*Activity*. Carry on the forum thread about the "How to defeat dudes" knife-defense video from the point where it stops, beginning with the post under its last heading.

[[ Text section, beginning ]]

# How to defeat dudes



## Monkey Turned Wolf (Nov 14, 2012)

So I saw the "how to defeat dudes" tag show up on the side, and remembered his videos, felt like seeing if there were any new ones. Saw this one on his channel, and was curious what everyone thought about it?
In my mind, a lot of it was focused on his spiel at the beginning, which I liked, and on the shoes idea, which IMO sounds good in theory, but not sure people would have time to get their shoes off when someone's threatening you with a knife.


----------



## Bill Mattocks (Nov 14, 2012)

I like the guy.  He's funny, energetic, and probably very skilled.  I question whether or not I would have time to take off my shoes and use them as a defense against a knife-wielding attacker.  However, I certainly agree with the statements he made about a) most defenses require a LOT of expertise, b) get away, do not engage unless you absolutely can't, and c) if you do get cornered, do whatever you have to do to survive.  The shoe thing, not so much.


----------



## K-man (Nov 14, 2012)

I have been critical of some of this guy's videos in the past but this one has a lot of good advice. Sure the shoe thing is harder if you have no training but the rest is good, and if shoes are all you have ... then go for it.  But first and foremost, don't take on a knife unless it is the only option.


----------



## Bill Mattocks (Nov 14, 2012)

K-man said:


> I have been critical of some of this guy's videos in the past but this one has a lot of good advice. Sure the shoe thing is harder if you have no training but the rest is good, and if shoes are all you have ... then go for it.  But first and foremost, don't take on a knife unless it is the only option.



I don't disagree with the use of sneakers per se, but rather I question how capable most people would be of getting them off their feet and in-hand in the time it takes for a knife-wielding attacker to come at you with his blade.  I'm not seeing it, myself.  Perhaps others can get their Romper Stompers off faster than I can.


----------



## Josh Oakley (Nov 14, 2012)

AT4. Problem solved.

Sent from my DROID RAZR using Tapatalk 2


----------



## Bill Mattocks (Nov 14, 2012)

[[ Text section, end ]]
[[ Collected material, beginning ]]

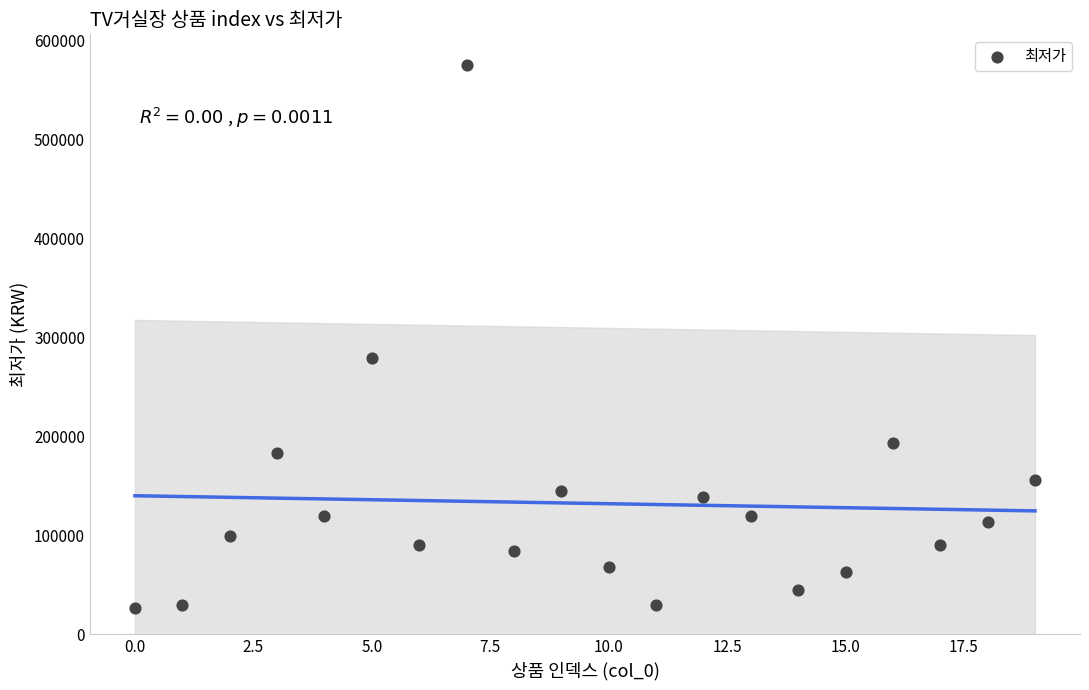

What is the range of Y values (max minus min)?

549100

[[ Collected material, end ]]

*Result of this task*.
Josh Oakley said:


> AT4. Problem solved.
> 
> Sent from my DROID RAZR using Tapatalk 2



Uh, what?


----------



## oaktree (Nov 14, 2012)

I prefer to use an open hand when striking Calvin klein
 Models with knives. I know another way to deal with
Models and knives is to keep moving left. 
Well they do remind me of models...
But again good video.


----------



## Monkey Turned Wolf (Nov 14, 2012)

Bill Mattocks said:


> I don't disagree with the use of sneakers per se, but rather I question how capable most people would be of getting them off their feet and in-hand in the time it takes for a knife-wielding attacker to come at you with his blade.  I'm not seeing it, myself.  Perhaps others can get their Romper Stompers off faster than I can.


This is the same problem I have. Really like the video, and his other advice, and hey! if you're able to get a shoe off it's better than following other advice on youtube you've never practiced. Just personally don't think I could take it off in time.


----------



## arnisador (Nov 14, 2012)

Bill Mattocks said:


> I don't disagree with the use of sneakers per se, but rather I question how capable most people would be of getting them off their feet and in-hand in the time it takes for a knife-wielding attacker to come at you with his blade.  I'm not seeing it, myself.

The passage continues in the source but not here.